“Oooooh, we’re halfway there, ooooHHHH livin’ on a prayer”. If you’ve been paying attention this season, not only did you read that in the voice of Bon Jovi, but you also pictured Auston Matthews and Mitch Marner singing it.
We are at the halfway point of this season and into the sixth edition of the Hocktionary; so we are going to ensure that your hockey vocabulary keeps up with the development of the aging season.
All-Star Game — remember your high school talent show that your principle loved but everyone else hated? Ya, this is the NHL version of that. Once per season, right in the middle, an All-Star game is held where all of the best players in the league (and sometimes average guys who fans vote in as a gag) gather for an overly elaborate, meaningless game. This game has no bearing on the season and, because nobody wants to risk injury for something meaningless- nothing happens. There is a skills competition the day before that is a bit interesting- pitting some of the best players head-on in events like fastest skater, shooting accuracy etc. Gary Bettman loves this stupid event because it’s the closest thing he gets to the big showiness of the NFL and NBA that he yearns for; I’d be willing to bet that every year he dresses up in an all-star jersey and high heels and dances around his room to Nickelback.

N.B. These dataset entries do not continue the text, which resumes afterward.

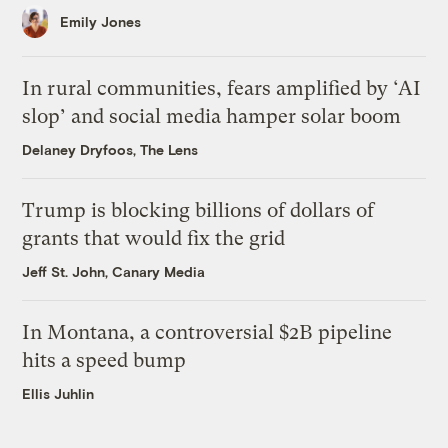
Emily Jones
In rural communities, fears amplified by ‘AI
slop’ and social media hamper solar boom
Delaney Dryfoos, The Lens
Trump is blocking billions of dollars of
grants that would fix the grid
Jeff St. John, Canary Media
In Montana, a controversial $2B pipeline
hits a speed bump
Ellis Juhlin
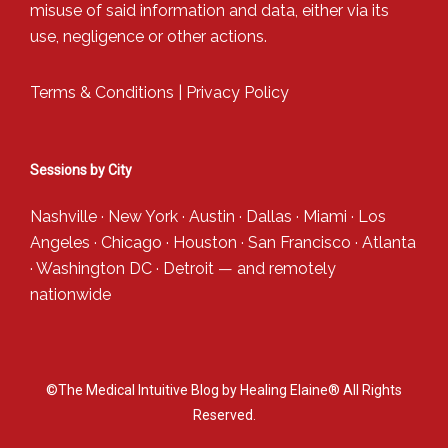
misuse of said information and data, either via its
use, negligence or other actions.
Terms & Conditions
|
Privacy Policy
Sessions by City
Nashville
·
New York
·
Austin
·
Dallas
·
Miami
·
Los
Angeles
·
Chicago
·
Houston
·
San Francisco
·
Atlanta
·
Washington DC
·
Detroit
— and
remotely
nationwide
©The Medical Intuitive Blog by Healing Elaine® All Rights
Reserved.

Trade Deadline — Trades are part of every sport; it helps teams try to ensure that they have the best group of players possible for their attempts to make the playoffs and their subsequent playoff runs. Near the end of the season, however, there is a date whereby all trades have to be done- trade deadline day. This is close to the end of the season but not right at the end- this way there is actually a bit of a gamble- what if someone gets injured or has an ill-timed slump? Once the playoffs are set, so are the teams- the post-season is all based on regular season performance, who you play against is based on your point total and the players who got the team there are the ones to play for the championship. This way, once a team is assured a spot in the playoffs, the management doesn’t get rid of all of the current players and load up on superstars (this is also impossible now due to the salary cap, which is coming up later). Also, the playoffs are a tournament; you go in with the team you’ve chosen, you’ve placed your bets and can’t alter the terms of that bet while the ball is rolling. The trade deadline is the NHL calling ‘no more bets’ before the playoff ball is tossed.
Clinch — This is when a player squeezes his glute muscles during a hit to ensure that he does not suffer from a much dreaded butt-concussion. Actually this is why a team secures a spot in the playoffs by earning enough points that they mathematically cannot finish below eights place in their conference.
Spoiler — The opposite of a clinch (not the first one…this doesn’t meaning relaxing your bum muscles…oh my). This is when a team is eliminated from possibly making the playoffs before the regular season has officially ended. The team doesn’t stand to really gain anything from a win in so much that it will not help their playoff hopes, but it can affect playoff prospects of any opposing teams. When a team that won’t be in the playoffs wins against a team who is higher in the standings, they could potentially spoil the hopes of that better team for the playoffs by stealing the points earned for a win.
Salary Cap — The main result of the 2004-2005 lockout aka the Dark Ages, This lost season is as welcome in a hockey conversation as a scorpion in one’s pants. This is the maximum amount of money a team is allowed to spend on player salaries for a season. This is meant to even the playing field for all teams and to avoid an MLB Yankees type situation whereby the richest team(s) can simply just buy all of the best players every year. This is a highly contentious topic with hockey fans; some believing that this is a great equalizer for the league, others seeing it as BS red tape and handicaps teams that succeed. As an editorial rant- I’d be happier if they had a ticket price cap more than a salary cap….freakin MLSE prices are abhorrent.
Harold Ballard — If Gary Bettman is a demon spawn then Harold Ballard is the devil himself. His middle name was likely actually Satan and it would surprise nobody if it were discovered that he ate babies. Ballard became a part owner of the Leafs in 1961 and was appointed as executive VP. Ballard never seemed to care for hockey but only for money; he fought with the players, slandering them in the media, forcing trades and making Toronto awful to play for. Ballard was accused of using his position to launder money and was charged with tax evasion in 1969, but was not forced to sell his shares in the team. He later became the sole owner of the Leafs but the money laundering never went away- he was charged with using money from the team to renovate his many houses. He micromanaged the team, despite being useless and ignorant about hockey and he was generally despised by all. His most famous feud may be with Dave Keon whom he vehemently slandered in the press, despite Keon being a superstar who was key to the team at the time. The feud with Keon led to Keon not wanting to have anything to do with the team after his departure until recent years, even though Ballard has been dead since 1990. Ballard could get his own article, and there are many of him….but to keep it simple- Harold Ballard is to hockey what Donald Trump is to politics.
Now, my dear pupils, since we’re halfway through the season, this means that we will be having a mid-term exam on all of the words in the Hocktionary to date to show how much you’ve learned. Luckily, since I gave up on a teaching career years ago, the exam will be to watch hockey!